Assad «garant des minorités»
Au Liban, un cadre du Parti socialiste progressiste (PSP) s’attendrait à des répercussions sur les druzes de Syrie en raison des prises de position radicales de certains membres de la communauté, comme celle du responsable syrien Wafiq Nasser. «Les actions de ce dernier ou celles du général Issam Zahreddine (de l’armée syrienne), pourraient mener certains sunnites à demander la vengeance aux habitants de Soueida. Cela est malheureux, mais c’est le propre de toutes les guerres», explique le cadre du PSP.
Le prince Talal Arslan a, lui, appelé à se ranger aux côtés du régime Assad, seul garant des minorités. «Oublions nos intérêts personnels. La bataille nécessite une solidarité et une unité avec la Résistance (libanaise du Hezbollah) et l’armée (syrienne)».
Le cadre du PSP estime, pour sa part, que malgré ces prises de position, cela ne veut pas dire que les druzes de Syrie ne survivront pas au conflit. «Comme nous, ils en ont la capacité.

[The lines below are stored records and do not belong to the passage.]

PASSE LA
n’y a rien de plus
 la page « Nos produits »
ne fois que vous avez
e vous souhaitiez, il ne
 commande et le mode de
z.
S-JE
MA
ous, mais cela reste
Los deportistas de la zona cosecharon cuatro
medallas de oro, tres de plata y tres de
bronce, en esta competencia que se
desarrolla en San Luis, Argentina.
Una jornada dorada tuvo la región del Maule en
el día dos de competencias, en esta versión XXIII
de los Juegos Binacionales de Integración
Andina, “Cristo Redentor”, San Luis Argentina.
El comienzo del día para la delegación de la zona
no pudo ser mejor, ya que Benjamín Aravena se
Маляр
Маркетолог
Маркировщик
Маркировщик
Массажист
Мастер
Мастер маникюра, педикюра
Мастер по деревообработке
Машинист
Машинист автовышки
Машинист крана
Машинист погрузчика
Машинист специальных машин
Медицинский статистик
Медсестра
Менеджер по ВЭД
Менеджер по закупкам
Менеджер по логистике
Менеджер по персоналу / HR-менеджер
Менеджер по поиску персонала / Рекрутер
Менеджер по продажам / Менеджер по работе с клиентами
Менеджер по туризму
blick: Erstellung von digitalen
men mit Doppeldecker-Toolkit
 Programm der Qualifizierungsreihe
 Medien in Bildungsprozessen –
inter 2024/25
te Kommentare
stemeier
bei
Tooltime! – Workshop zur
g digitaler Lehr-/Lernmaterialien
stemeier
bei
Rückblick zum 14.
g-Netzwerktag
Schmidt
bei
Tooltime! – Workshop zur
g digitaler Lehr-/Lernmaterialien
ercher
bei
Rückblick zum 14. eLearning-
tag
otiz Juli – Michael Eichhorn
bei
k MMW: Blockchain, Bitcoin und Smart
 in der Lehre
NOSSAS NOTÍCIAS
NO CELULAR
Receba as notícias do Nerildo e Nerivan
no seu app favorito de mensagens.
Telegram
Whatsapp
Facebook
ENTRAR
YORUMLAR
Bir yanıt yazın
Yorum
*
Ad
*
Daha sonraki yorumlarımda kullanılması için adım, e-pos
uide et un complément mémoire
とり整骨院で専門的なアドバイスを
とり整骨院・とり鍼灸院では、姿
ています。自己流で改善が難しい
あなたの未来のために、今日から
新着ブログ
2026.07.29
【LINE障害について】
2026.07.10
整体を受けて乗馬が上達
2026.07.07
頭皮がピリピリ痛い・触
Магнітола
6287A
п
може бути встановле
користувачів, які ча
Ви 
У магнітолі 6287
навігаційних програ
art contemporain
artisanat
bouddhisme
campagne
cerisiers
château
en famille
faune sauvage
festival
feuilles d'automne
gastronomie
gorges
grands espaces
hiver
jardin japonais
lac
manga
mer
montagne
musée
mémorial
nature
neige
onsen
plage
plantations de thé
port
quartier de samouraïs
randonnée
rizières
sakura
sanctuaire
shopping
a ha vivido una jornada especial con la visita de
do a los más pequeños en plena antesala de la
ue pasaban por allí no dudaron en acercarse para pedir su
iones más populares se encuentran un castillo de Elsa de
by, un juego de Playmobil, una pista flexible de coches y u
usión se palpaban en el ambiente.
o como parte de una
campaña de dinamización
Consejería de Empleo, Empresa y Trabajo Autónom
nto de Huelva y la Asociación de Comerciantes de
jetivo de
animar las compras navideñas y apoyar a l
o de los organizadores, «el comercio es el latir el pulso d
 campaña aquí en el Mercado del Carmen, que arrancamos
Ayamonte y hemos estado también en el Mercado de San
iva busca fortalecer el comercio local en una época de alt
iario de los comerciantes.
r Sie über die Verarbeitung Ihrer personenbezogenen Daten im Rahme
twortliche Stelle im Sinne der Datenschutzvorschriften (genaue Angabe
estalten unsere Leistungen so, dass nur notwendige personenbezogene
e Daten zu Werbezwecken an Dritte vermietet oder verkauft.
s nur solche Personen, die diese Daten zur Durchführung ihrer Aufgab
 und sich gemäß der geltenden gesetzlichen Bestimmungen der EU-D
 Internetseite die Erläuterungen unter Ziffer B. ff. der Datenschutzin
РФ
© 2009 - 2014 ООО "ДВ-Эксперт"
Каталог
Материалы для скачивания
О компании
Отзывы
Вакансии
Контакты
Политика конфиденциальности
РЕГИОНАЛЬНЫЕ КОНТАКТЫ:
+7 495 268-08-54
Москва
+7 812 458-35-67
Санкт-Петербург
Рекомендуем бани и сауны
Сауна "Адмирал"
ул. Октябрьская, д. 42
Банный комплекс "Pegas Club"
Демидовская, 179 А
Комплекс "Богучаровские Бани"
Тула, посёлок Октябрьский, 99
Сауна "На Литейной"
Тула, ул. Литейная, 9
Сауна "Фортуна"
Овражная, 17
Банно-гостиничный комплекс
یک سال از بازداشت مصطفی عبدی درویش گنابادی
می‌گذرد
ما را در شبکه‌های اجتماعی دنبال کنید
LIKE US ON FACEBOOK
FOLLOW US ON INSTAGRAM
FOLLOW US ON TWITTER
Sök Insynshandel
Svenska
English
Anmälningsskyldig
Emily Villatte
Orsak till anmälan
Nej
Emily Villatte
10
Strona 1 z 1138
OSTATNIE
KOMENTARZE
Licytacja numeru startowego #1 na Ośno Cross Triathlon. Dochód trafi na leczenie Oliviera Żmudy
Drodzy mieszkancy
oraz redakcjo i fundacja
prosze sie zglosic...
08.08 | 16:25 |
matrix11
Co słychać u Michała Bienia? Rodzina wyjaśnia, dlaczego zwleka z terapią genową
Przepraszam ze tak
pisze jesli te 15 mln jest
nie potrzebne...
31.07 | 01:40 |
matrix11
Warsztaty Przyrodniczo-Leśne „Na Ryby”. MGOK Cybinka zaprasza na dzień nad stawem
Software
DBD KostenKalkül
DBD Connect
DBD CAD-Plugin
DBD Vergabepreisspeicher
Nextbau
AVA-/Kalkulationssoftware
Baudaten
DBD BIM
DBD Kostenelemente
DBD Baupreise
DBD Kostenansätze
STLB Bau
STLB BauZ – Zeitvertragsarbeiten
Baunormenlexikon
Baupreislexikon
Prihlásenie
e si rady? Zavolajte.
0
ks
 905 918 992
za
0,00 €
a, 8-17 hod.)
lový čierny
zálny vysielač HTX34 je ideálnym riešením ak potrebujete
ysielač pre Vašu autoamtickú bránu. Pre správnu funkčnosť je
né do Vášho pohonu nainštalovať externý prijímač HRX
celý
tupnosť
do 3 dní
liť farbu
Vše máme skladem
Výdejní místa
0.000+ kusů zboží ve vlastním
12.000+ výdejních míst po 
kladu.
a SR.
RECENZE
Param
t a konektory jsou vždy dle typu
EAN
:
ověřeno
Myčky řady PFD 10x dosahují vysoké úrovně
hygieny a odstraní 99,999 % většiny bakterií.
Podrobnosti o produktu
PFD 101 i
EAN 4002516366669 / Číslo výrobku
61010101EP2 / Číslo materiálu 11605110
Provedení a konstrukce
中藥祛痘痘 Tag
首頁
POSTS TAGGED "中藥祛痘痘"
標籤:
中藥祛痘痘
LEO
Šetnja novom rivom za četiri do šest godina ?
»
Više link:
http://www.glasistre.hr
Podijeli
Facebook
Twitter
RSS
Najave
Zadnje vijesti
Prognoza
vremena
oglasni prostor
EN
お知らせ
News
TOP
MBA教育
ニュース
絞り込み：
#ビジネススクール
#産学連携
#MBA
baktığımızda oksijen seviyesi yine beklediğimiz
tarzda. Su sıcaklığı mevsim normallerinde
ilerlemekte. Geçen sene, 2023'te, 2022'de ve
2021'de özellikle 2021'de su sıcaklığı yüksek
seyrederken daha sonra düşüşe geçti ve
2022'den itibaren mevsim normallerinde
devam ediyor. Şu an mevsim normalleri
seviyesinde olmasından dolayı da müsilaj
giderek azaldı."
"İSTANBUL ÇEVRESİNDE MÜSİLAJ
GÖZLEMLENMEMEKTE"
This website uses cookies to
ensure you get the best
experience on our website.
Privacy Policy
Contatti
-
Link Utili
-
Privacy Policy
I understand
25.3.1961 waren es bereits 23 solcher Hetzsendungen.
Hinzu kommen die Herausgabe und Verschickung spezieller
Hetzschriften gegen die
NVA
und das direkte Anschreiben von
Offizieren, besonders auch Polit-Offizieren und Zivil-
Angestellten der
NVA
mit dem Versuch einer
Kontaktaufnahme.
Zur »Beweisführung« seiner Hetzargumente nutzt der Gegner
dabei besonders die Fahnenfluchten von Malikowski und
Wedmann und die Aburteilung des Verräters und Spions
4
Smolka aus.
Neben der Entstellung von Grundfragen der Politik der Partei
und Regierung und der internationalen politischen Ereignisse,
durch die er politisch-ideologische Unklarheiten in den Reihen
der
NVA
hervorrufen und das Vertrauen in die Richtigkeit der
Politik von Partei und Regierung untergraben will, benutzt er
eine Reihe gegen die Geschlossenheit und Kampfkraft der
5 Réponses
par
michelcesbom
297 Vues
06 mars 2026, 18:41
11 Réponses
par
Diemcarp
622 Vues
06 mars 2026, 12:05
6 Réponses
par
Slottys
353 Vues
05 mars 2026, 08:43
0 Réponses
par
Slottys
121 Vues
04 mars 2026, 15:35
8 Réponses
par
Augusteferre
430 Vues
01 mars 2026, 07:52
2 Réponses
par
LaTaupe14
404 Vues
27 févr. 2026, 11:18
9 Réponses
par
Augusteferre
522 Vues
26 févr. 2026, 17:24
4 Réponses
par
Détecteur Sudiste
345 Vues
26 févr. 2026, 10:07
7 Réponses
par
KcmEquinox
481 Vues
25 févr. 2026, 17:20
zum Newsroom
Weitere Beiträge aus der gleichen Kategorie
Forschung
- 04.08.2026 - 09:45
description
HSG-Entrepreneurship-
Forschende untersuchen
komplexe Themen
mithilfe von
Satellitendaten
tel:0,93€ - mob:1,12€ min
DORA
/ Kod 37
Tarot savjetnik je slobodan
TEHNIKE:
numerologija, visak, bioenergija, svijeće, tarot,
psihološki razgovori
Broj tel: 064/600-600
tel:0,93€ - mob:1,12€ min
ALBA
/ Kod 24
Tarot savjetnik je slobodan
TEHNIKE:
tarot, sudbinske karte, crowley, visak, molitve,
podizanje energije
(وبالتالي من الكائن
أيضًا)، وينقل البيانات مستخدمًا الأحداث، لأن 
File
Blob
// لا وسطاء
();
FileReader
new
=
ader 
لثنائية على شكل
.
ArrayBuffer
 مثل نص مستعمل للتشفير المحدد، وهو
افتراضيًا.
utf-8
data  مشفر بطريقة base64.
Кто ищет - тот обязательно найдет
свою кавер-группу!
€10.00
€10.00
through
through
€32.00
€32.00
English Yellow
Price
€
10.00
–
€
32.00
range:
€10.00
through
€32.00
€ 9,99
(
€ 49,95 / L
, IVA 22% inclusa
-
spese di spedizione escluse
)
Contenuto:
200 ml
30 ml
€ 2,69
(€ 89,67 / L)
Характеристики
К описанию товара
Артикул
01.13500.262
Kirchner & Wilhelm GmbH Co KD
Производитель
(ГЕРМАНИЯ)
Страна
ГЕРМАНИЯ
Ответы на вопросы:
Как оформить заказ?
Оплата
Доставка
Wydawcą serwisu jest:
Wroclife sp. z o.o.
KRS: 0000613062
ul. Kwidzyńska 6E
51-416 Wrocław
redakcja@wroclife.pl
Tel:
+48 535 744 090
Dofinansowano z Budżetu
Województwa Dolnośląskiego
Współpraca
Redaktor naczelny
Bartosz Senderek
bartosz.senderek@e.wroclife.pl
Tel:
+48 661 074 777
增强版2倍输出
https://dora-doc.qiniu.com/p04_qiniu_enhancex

Nous avons été confrontés à la guerre et combattu des forces inimaginables, mais nous sommes toujours là», insiste-t-il.

Mona Alami
 

Saisie d’armes à Soueida
Des militants armés druzes auraient empêché un convoi du régime, composé de six camions transportant des roquettes, de quitter la province de Soueida, selon le site Web Suwayda Khabar. Le régime procédait au déplacement des roquettes d’une brigade de radar apparemment en direction de Damas lorsque des partisans armés du Mouvement des cheikhs de la dignité ont saisi les camions et les ont emmenés vers une destination inconnue. Cette mouvance serait dirigée par le cheikh Waheed el-Balhous.

Les druzes israéliens
Selon le site breakingisraelnews, citant le député du Likoud Ayoub Kara, la communauté druze en Israël aurait recueilli plus de 10 millions de shekels pour sa branche syrienne, une somme qui sera consacrée à l’achat des armes et d’autres produits de première nécessité. L’argent a été transféré par la Jordanie en raison de l’absence de relations commerciales et bancaires entre Israël et la Syrie. Le site a souligné que, la semaine dernière, lors de la visite du chef d’état-major des armées américaines, Martin Dempsey, les hauts responsables israéliens ont soulevé la question de la protection de la communauté druze en Syrie, y compris éventuellement la création d’une zone tampon humanitaire près de la frontière. Walid Joumblatt a, cependant, insisté que les druzes de Syrie n’ont pas besoin de l’aide d’Assad ou d’Israël. Il a estimé que le massacre des druzes à Idlib était un incident isolé.